> [Exercise details]
Find the lines below in which the string "running" occurs. Copy each one.

> [Exercise material]

===

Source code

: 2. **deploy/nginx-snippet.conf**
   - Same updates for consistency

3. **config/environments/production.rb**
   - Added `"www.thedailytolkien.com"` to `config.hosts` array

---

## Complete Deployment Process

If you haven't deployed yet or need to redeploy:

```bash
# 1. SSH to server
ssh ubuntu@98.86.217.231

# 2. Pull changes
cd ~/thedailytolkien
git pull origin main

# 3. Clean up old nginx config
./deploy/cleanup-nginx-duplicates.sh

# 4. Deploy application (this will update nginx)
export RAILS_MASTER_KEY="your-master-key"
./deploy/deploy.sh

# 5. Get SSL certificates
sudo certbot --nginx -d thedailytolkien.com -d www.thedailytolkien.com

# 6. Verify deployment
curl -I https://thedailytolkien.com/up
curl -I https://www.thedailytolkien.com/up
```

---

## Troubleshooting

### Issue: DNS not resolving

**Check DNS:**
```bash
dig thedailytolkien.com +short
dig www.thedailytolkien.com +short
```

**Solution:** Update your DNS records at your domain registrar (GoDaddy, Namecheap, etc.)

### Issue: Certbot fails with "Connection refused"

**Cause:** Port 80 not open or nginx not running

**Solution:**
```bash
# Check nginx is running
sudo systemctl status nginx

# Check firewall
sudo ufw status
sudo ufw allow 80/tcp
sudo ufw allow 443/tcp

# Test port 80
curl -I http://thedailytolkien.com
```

===

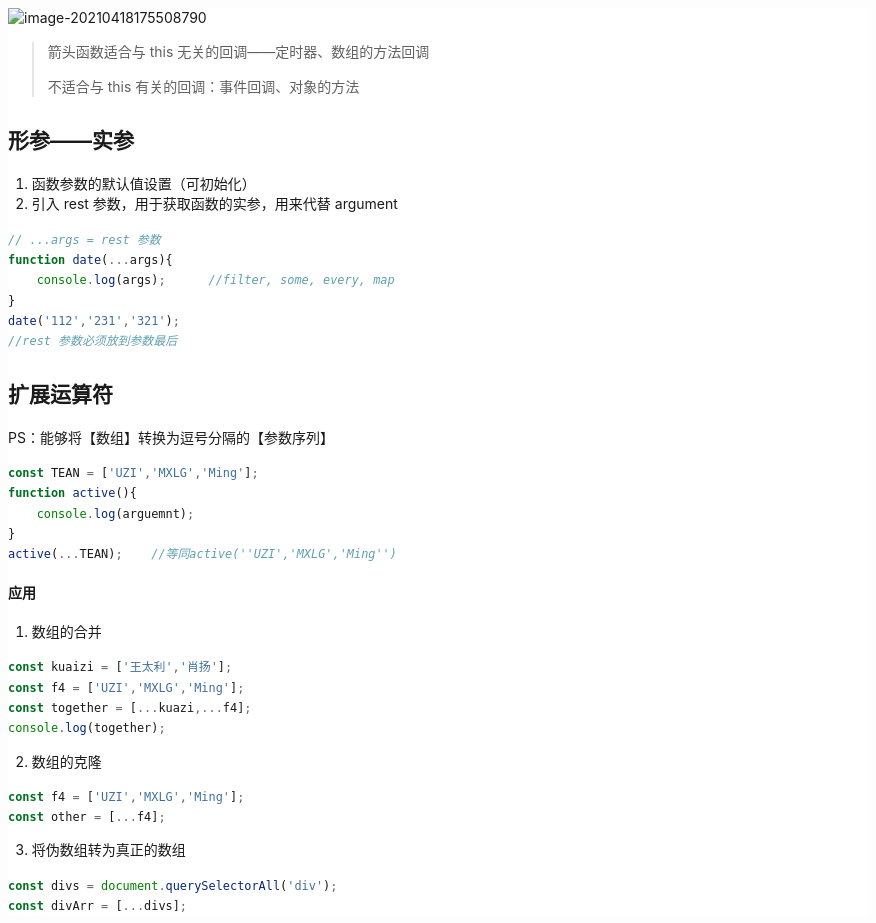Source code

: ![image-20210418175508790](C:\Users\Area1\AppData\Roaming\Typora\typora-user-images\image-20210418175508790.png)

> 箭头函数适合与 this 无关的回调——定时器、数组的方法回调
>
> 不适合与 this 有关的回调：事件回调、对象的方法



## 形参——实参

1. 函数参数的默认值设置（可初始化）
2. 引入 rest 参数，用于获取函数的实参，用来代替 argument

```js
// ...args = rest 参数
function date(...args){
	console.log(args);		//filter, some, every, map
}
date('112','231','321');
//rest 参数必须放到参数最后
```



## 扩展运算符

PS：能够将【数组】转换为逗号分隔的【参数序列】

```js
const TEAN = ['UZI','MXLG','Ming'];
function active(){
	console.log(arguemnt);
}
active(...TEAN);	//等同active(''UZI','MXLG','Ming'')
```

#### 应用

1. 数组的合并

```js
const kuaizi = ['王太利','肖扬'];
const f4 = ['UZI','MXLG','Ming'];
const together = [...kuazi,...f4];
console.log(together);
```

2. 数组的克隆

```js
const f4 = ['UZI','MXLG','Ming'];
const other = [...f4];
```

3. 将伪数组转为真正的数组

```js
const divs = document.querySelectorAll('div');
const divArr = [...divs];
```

===

> [Result of this exercise]
**Cause:** Port 80 not open or nginx not running
# Check nginx is running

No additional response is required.